§ **EXERCISE BRIEF**:
Work through the entries below line by line and give the number of lines with the string "children", nothing else.

[Rendered images with source text]

========================================================================

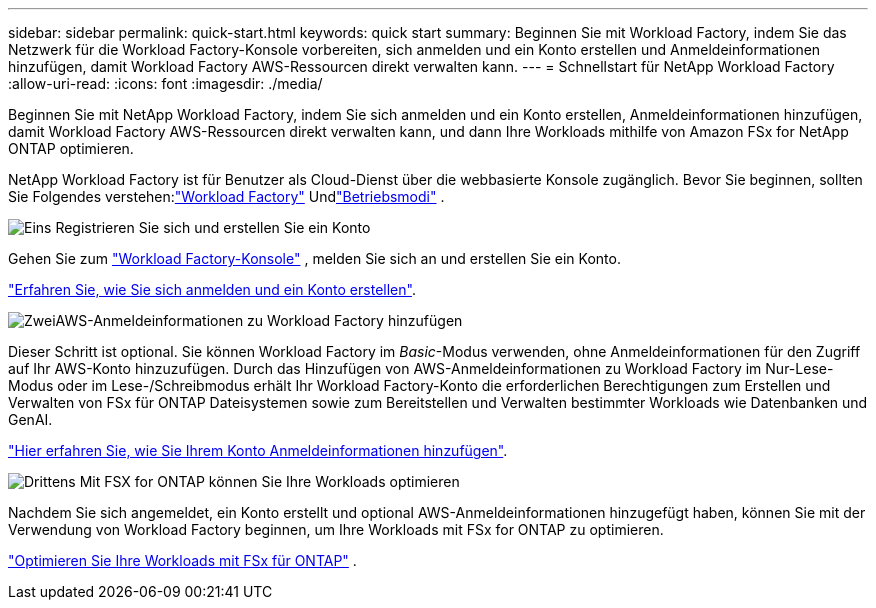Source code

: ---
sidebar: sidebar 
permalink: quick-start.html 
keywords: quick start 
summary: Beginnen Sie mit Workload Factory, indem Sie das Netzwerk für die Workload Factory-Konsole vorbereiten, sich anmelden und ein Konto erstellen und Anmeldeinformationen hinzufügen, damit Workload Factory AWS-Ressourcen direkt verwalten kann. 
---
= Schnellstart für NetApp Workload Factory
:allow-uri-read: 
:icons: font
:imagesdir: ./media/


[role="lead"]
Beginnen Sie mit NetApp Workload Factory, indem Sie sich anmelden und ein Konto erstellen, Anmeldeinformationen hinzufügen, damit Workload Factory AWS-Ressourcen direkt verwalten kann, und dann Ihre Workloads mithilfe von Amazon FSx for NetApp ONTAP optimieren.

NetApp Workload Factory ist für Benutzer als Cloud-Dienst über die webbasierte Konsole zugänglich.  Bevor Sie beginnen, sollten Sie Folgendes verstehen:link:workload-factory-overview.html["Workload Factory"] Undlink:operational-modes.html["Betriebsmodi"] .

.image:https://raw.githubusercontent.com/NetAppDocs/common/main/media/number-1.png["Eins"] Registrieren Sie sich und erstellen Sie ein Konto
[role="quick-margin-para"]
Gehen Sie zum https://console.workloads.netapp.com["Workload Factory-Konsole"^] , melden Sie sich an und erstellen Sie ein Konto.

[role="quick-margin-para"]
link:sign-up-saas.html["Erfahren Sie, wie Sie sich anmelden und ein Konto erstellen"].

.image:https://raw.githubusercontent.com/NetAppDocs/common/main/media/number-2.png["Zwei"]AWS-Anmeldeinformationen zu Workload Factory hinzufügen
[role="quick-margin-para"]
Dieser Schritt ist optional. Sie können Workload Factory im _Basic_-Modus verwenden, ohne Anmeldeinformationen für den Zugriff auf Ihr AWS-Konto hinzuzufügen.  Durch das Hinzufügen von AWS-Anmeldeinformationen zu Workload Factory im Nur-Lese-Modus oder im Lese-/Schreibmodus erhält Ihr Workload Factory-Konto die erforderlichen Berechtigungen zum Erstellen und Verwalten von FSx für ONTAP Dateisystemen sowie zum Bereitstellen und Verwalten bestimmter Workloads wie Datenbanken und GenAI.

[role="quick-margin-para"]
link:add-credentials.html["Hier erfahren Sie, wie Sie Ihrem Konto Anmeldeinformationen hinzufügen"].

.image:https://raw.githubusercontent.com/NetAppDocs/common/main/media/number-3.png["Drittens"] Mit FSX for ONTAP können Sie Ihre Workloads optimieren
[role="quick-margin-para"]
Nachdem Sie sich angemeldet, ein Konto erstellt und optional AWS-Anmeldeinformationen hinzugefügt haben, können Sie mit der Verwendung von Workload Factory beginnen, um Ihre Workloads mit FSx for ONTAP zu optimieren.

[role="quick-margin-para"]
link:whats-next.html["Optimieren Sie Ihre Workloads mit FSx für ONTAP"] .
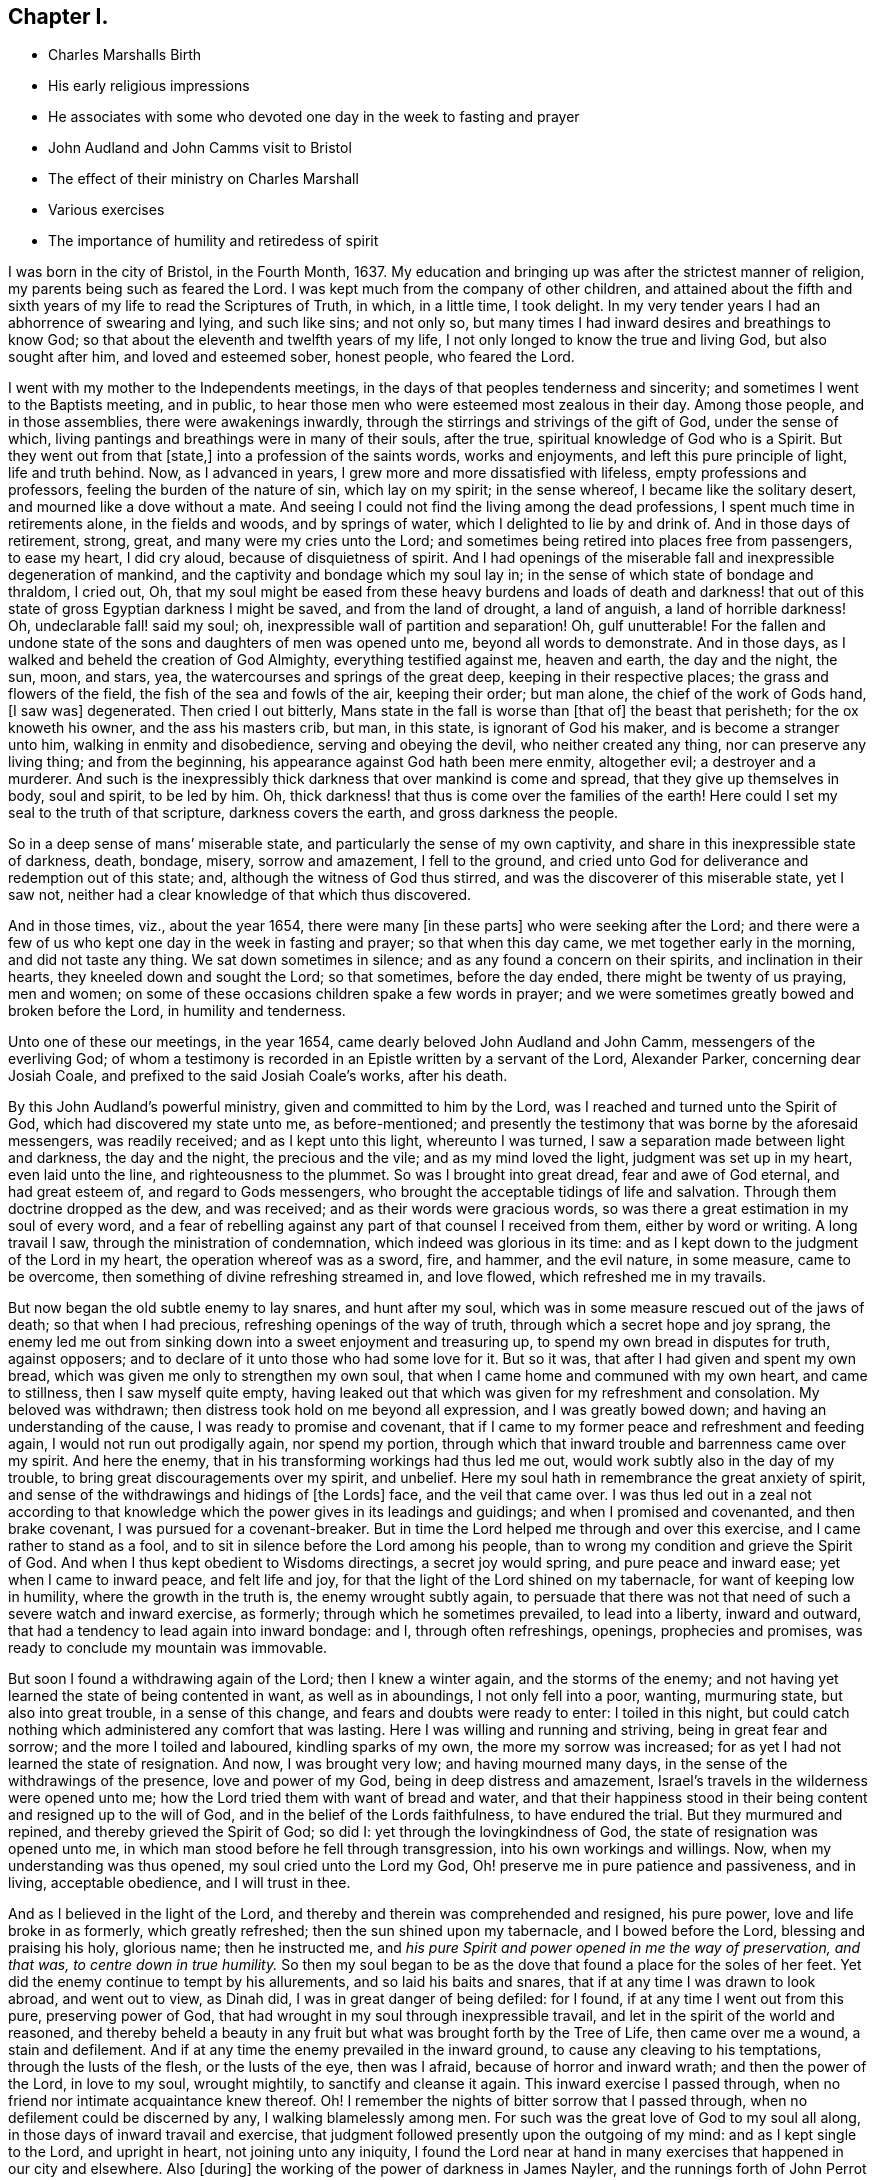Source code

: == Chapter I.

[.chapter-synopsis]
* Charles Marshalls Birth
* His early religious impressions
* He associates with some who devoted one day in the week to fasting and prayer
* John Audland and John Camms visit to Bristol
* The effect of their ministry on Charles Marshall
* Various exercises
* The importance of humility and retiredess of spirit

I was born in the city of Bristol, in the Fourth Month, 1637.
My education and bringing up was after the strictest manner of religion,
my parents being such as feared the Lord.
I was kept much from the company of other children,
and attained about the fifth and sixth years of my life to read the Scriptures of Truth,
in which, in a little time, I took delight.
In my very tender years I had an abhorrence of swearing and lying, and such like sins;
and not only so, but many times I had inward desires and breathings to know God;
so that about the eleventh and twelfth years of my life,
I not only longed to know the true and living God, but also sought after him,
and loved and esteemed sober, honest people, who feared the Lord.

I went with my mother to the Independents meetings,
in the days of that peoples tenderness and sincerity;
and sometimes I went to the Baptists meeting, and in public,
to hear those men who were esteemed most zealous in their day.
Among those people, and in those assemblies, there were awakenings inwardly,
through the stirrings and strivings of the gift of God, under the sense of which,
living pantings and breathings were in many of their souls, after the true,
spiritual knowledge of God who is a Spirit.
But they went out from that +++[+++state,]
into a profession of the saints words, works and enjoyments,
and left this pure principle of light, life and truth behind.
Now, as I advanced in years, I grew more and more dissatisfied with lifeless,
empty professions and professors, feeling the burden of the nature of sin,
which lay on my spirit; in the sense whereof, I became like the solitary desert,
and mourned like a dove without a mate.
And seeing I could not find the living among the dead professions,
I spent much time in retirements alone, in the fields and woods, and by springs of water,
which I delighted to lie by and drink of.
And in those days of retirement, strong, great, and many were my cries unto the Lord;
and sometimes being retired into places free from passengers, to ease my heart,
I did cry aloud, because of disquietness of spirit.
And I had openings of the miserable fall and inexpressible degeneration of mankind,
and the captivity and bondage which my soul lay in;
in the sense of which state of bondage and thraldom, I cried out, Oh,
that my soul might be eased from these heavy burdens and loads of death and darkness!
that out of this state of gross Egyptian darkness I might be saved,
and from the land of drought, a land of anguish, a land of horrible darkness!
Oh, undeclarable fall! said my soul; oh, inexpressible wall of partition and separation!
Oh, gulf unutterable!
For the fallen and undone state of the sons and daughters of men was opened unto me,
beyond all words to demonstrate.
And in those days, as I walked and beheld the creation of God Almighty,
everything testified against me, heaven and earth, the day and the night, the sun, moon,
and stars, yea, the watercourses and springs of the great deep,
keeping in their respective places; the grass and flowers of the field,
the fish of the sea and fowls of the air, keeping their order; but man alone,
the chief of the work of Gods hand, +++[+++I saw was]
degenerated.
Then cried I out bitterly, Mans state in the fall is worse than +++[+++that of]
the beast that perisheth; for the ox knoweth his owner, and the ass his masters crib,
but man, in this state, is ignorant of God his maker, and is become a stranger unto him,
walking in enmity and disobedience, serving and obeying the devil,
who neither created any thing, nor can preserve any living thing; and from the beginning,
his appearance against God hath been mere enmity, altogether evil;
a destroyer and a murderer.
And such is the inexpressibly thick darkness that over mankind is come and spread,
that they give up themselves in body, soul and spirit, to be led by him.
Oh, thick darkness! that thus is come over the families of the earth!
Here could I set my seal to the truth of that scripture, darkness covers the earth,
and gross darkness the people.

So in a deep sense of mans`' miserable state,
and particularly the sense of my own captivity,
and share in this inexpressible state of darkness, death, bondage, misery,
sorrow and amazement, I fell to the ground,
and cried unto God for deliverance and redemption out of this state; and,
although the witness of God thus stirred, and was the discoverer of this miserable state,
yet I saw not, neither had a clear knowledge of that which thus discovered.

And in those times, viz., about the year 1654, there were many +++[+++in these parts]
who were seeking after the Lord;
and there were a few of us who kept one day in the week in fasting and prayer;
so that when this day came, we met together early in the morning,
and did not taste any thing.
We sat down sometimes in silence; and as any found a concern on their spirits,
and inclination in their hearts, they kneeled down and sought the Lord;
so that sometimes, before the day ended, there might be twenty of us praying,
men and women; on some of these occasions children spake a few words in prayer;
and we were sometimes greatly bowed and broken before the Lord,
in humility and tenderness.

Unto one of these our meetings, in the year 1654,
came dearly beloved John Audland and John Camm, messengers of the everliving God;
of whom a testimony is recorded in an Epistle written by a servant of the Lord,
Alexander Parker, concerning dear Josiah Coale,
and prefixed to the said Josiah Coale`'s works, after his death.

By this John Audland`'s powerful ministry, given and committed to him by the Lord,
was I reached and turned unto the Spirit of God, which had discovered my state unto me,
as before-mentioned;
and presently the testimony that was borne by the aforesaid messengers,
was readily received; and as I kept unto this light, whereunto I was turned,
I saw a separation made between light and darkness, the day and the night,
the precious and the vile; and as my mind loved the light,
judgment was set up in my heart, even laid unto the line,
and righteousness to the plummet.
So was I brought into great dread, fear and awe of God eternal, and had great esteem of,
and regard to Gods messengers, who brought the acceptable tidings of life and salvation.
Through them doctrine dropped as the dew, and was received;
and as their words were gracious words,
so was there a great estimation in my soul of every word,
and a fear of rebelling against any part of that counsel I received from them,
either by word or writing.
A long travail I saw, through the ministration of condemnation,
which indeed was glorious in its time:
and as I kept down to the judgment of the Lord in my heart,
the operation whereof was as a sword, fire, and hammer, and the evil nature,
in some measure, came to be overcome, then something of divine refreshing streamed in,
and love flowed, which refreshed me in my travails.

But now began the old subtle enemy to lay snares, and hunt after my soul,
which was in some measure rescued out of the jaws of death; so that when I had precious,
refreshing openings of the way of truth, through which a secret hope and joy sprang,
the enemy led me out from sinking down into a sweet enjoyment and treasuring up,
to spend my own bread in disputes for truth, against opposers;
and to declare of it unto those who had some love for it.
But so it was, that after I had given and spent my own bread,
which was given me only to strengthen my own soul,
that when I came home and communed with my own heart, and came to stillness,
then I saw myself quite empty,
having leaked out that which was given for my refreshment and consolation.
My beloved was withdrawn; then distress took hold on me beyond all expression,
and I was greatly bowed down; and having an understanding of the cause,
I was ready to promise and covenant,
that if I came to my former peace and refreshment and feeding again,
I would not run out prodigally again, nor spend my portion,
through which that inward trouble and barrenness came over my spirit.
And here the enemy, that in his transforming workings had thus led me out,
would work subtly also in the day of my trouble,
to bring great discouragements over my spirit, and unbelief.
Here my soul hath in remembrance the great anxiety of spirit,
and sense of the withdrawings and hidings of +++[+++the Lords]
face, and the veil that came over.
I was thus led out in a zeal not according to that knowledge
which the power gives in its leadings and guidings;
and when I promised and covenanted, and then brake covenant,
I was pursued for a covenant-breaker.
But in time the Lord helped me through and over this exercise,
and I came rather to stand as a fool,
and to sit in silence before the Lord among his people,
than to wrong my condition and grieve the Spirit of God.
And when I thus kept obedient to Wisdoms directings, a secret joy would spring,
and pure peace and inward ease; yet when I came to inward peace, and felt life and joy,
for that the light of the Lord shined on my tabernacle,
for want of keeping low in humility, where the growth in the truth is,
the enemy wrought subtly again,
to persuade that there was not that need of such a severe watch and inward exercise,
as formerly; through which he sometimes prevailed, to lead into a liberty,
inward and outward, that had a tendency to lead again into inward bondage: and I,
through often refreshings, openings, prophecies and promises,
was ready to conclude my mountain was immovable.

But soon I found a withdrawing again of the Lord; then I knew a winter again,
and the storms of the enemy;
and not having yet learned the state of being contented in want,
as well as in aboundings, I not only fell into a poor, wanting, murmuring state,
but also into great trouble, in a sense of this change,
and fears and doubts were ready to enter: I toiled in this night,
but could catch nothing which administered any comfort that was lasting.
Here I was willing and running and striving, being in great fear and sorrow;
and the more I toiled and laboured, kindling sparks of my own,
the more my sorrow was increased; for as yet I had not learned the state of resignation.
And now, I was brought very low; and having mourned many days,
in the sense of the withdrawings of the presence, love and power of my God,
being in deep distress and amazement,
Israel`'s travels in the wilderness were opened unto me;
how the Lord tried them with want of bread and water,
and that their happiness stood in their being content and resigned up to the will of God,
and in the belief of the Lords faithfulness, to have endured the trial.
But they murmured and repined, and thereby grieved the Spirit of God; so did I:
yet through the lovingkindness of God, the state of resignation was opened unto me,
in which man stood before he fell through transgression,
into his own workings and willings.
Now, when my understanding was thus opened, my soul cried unto the Lord my God,
Oh! preserve me in pure patience and passiveness, and in living, acceptable obedience,
and I will trust in thee.

And as I believed in the light of the Lord,
and thereby and therein was comprehended and resigned, his pure power,
love and life broke in as formerly, which greatly refreshed;
then the sun shined upon my tabernacle, and I bowed before the Lord,
blessing and praising his holy, glorious name; then he instructed me,
and _his pure Spirit and power opened in me the way of preservation, and that was,
to centre down in true humility._
So then my soul began to be as the dove that found a place for the soles of her feet.
Yet did the enemy continue to tempt by his allurements, and so laid his baits and snares,
that if at any time I was drawn to look abroad, and went out to view, as Dinah did,
I was in great danger of being defiled: for I found,
if at any time I went out from this pure, preserving power of God,
that had wrought in my soul through inexpressible travail,
and let in the spirit of the world and reasoned,
and thereby beheld a beauty in any fruit but what was brought forth by the Tree of Life,
then came over me a wound, a stain and defilement.
And if at any time the enemy prevailed in the inward ground,
to cause any cleaving to his temptations, through the lusts of the flesh,
or the lusts of the eye, then was I afraid, because of horror and inward wrath;
and then the power of the Lord, in love to my soul, wrought mightily,
to sanctify and cleanse it again.
This inward exercise I passed through,
when no friend nor intimate acquaintance knew thereof.
Oh!
I remember the nights of bitter sorrow that I passed through,
when no defilement could be discerned by any, I walking blamelessly among men.
For such was the great love of God to my soul all along,
in those days of inward travail and exercise,
that judgment followed presently upon the outgoing of my mind:
and as I kept single to the Lord, and upright in heart, not joining unto any iniquity,
I found the Lord near at hand in many exercises that happened in our city and elsewhere.
Also +++[+++during]
the working of the power of darkness in James Nayler,
and the runnings forth of John Perrot and others, God let me, a young lad,
see through all those subtle workings and transformings,
and by a secret hand preserved me.
Of those things and trying times I have not much upon me to leave in writing at present;
known unto the Lord they are, the ends, the causes, and permission,
and letting loose of the enemy; and what therein hath been in secret opened by the Lord,
the Opener and Revealer, is left.
God hath willed the keeping low of his people in every generation; and he hath,
by his power secretly struck at every things that
hath a tendency to rob him of his honour.
He delights in the humble, and dwells with the brokenhearted and contrite in spirit;
and in this state is safety and preservation to us in this age,
and will be the safety +++[+++of all]
in succeeding ages.
And now, through these exercises at which I have hinted, in short,
I have learned from the beginning of the work of restoration and redemption,
that every ones preservation is in pure inward retiredness unto the Lord;
and in his pure fear, awe and dread to keep low; feeling after his soul-redeeming,
soul-preserving, holy power, which quickens and enlivens; and as it is abode with and in,
keeps alive in its own pure nature and quality, over the world,
its spirit and defilement.

And further, I have a sense upon my spirit, beyond utterance,
of the potent workings of the enemy, in and through the generations of mankind,
to accomplish his end, viz., that after the Lord God Almighty hath appeared in any age,
in the free dispensings of his love unto mankind, and the breakings forth of his power,
and the making bare of his arm, in order to restore man into covenant with Himself; then,
I say, hath the enemy appeared with all his power, mightily, subtly, gradually,
and hiddenly, to undermine and anticipate the work of God; and his great end hath been,
by different and manifold snares, to draw first into a lessening of the estimation,
in the visited people, of the power and appearance of God, in this day, age,
and generations in which it is manifested; and subtly to +++[+++lead]
the mind, by his transformings, into an estimation of the manifestation that hath been,
or into a strange affectation of what may or is to appear;
drawing the mind out of a due regard unto that manifestation
which alone works the eternal welfare of the creature.
This was the case +++[+++with Jerusalem of old]
to whom it was said, if thou hadst known, even thou, at least, in this thy day,
the things which belong unto thy peace.

So this I have learned of the Lord, and therefore leave it,
both to friends unto whom it may come in this age and generation,
and unto Gods people in the following generations of the world:
more fully hereof +++[+++may be seen]
in my general and particular Epistles to Friends,
and in the book called The Way of Life Revealed, etc.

========================================================================

§ **ANSWER**:
2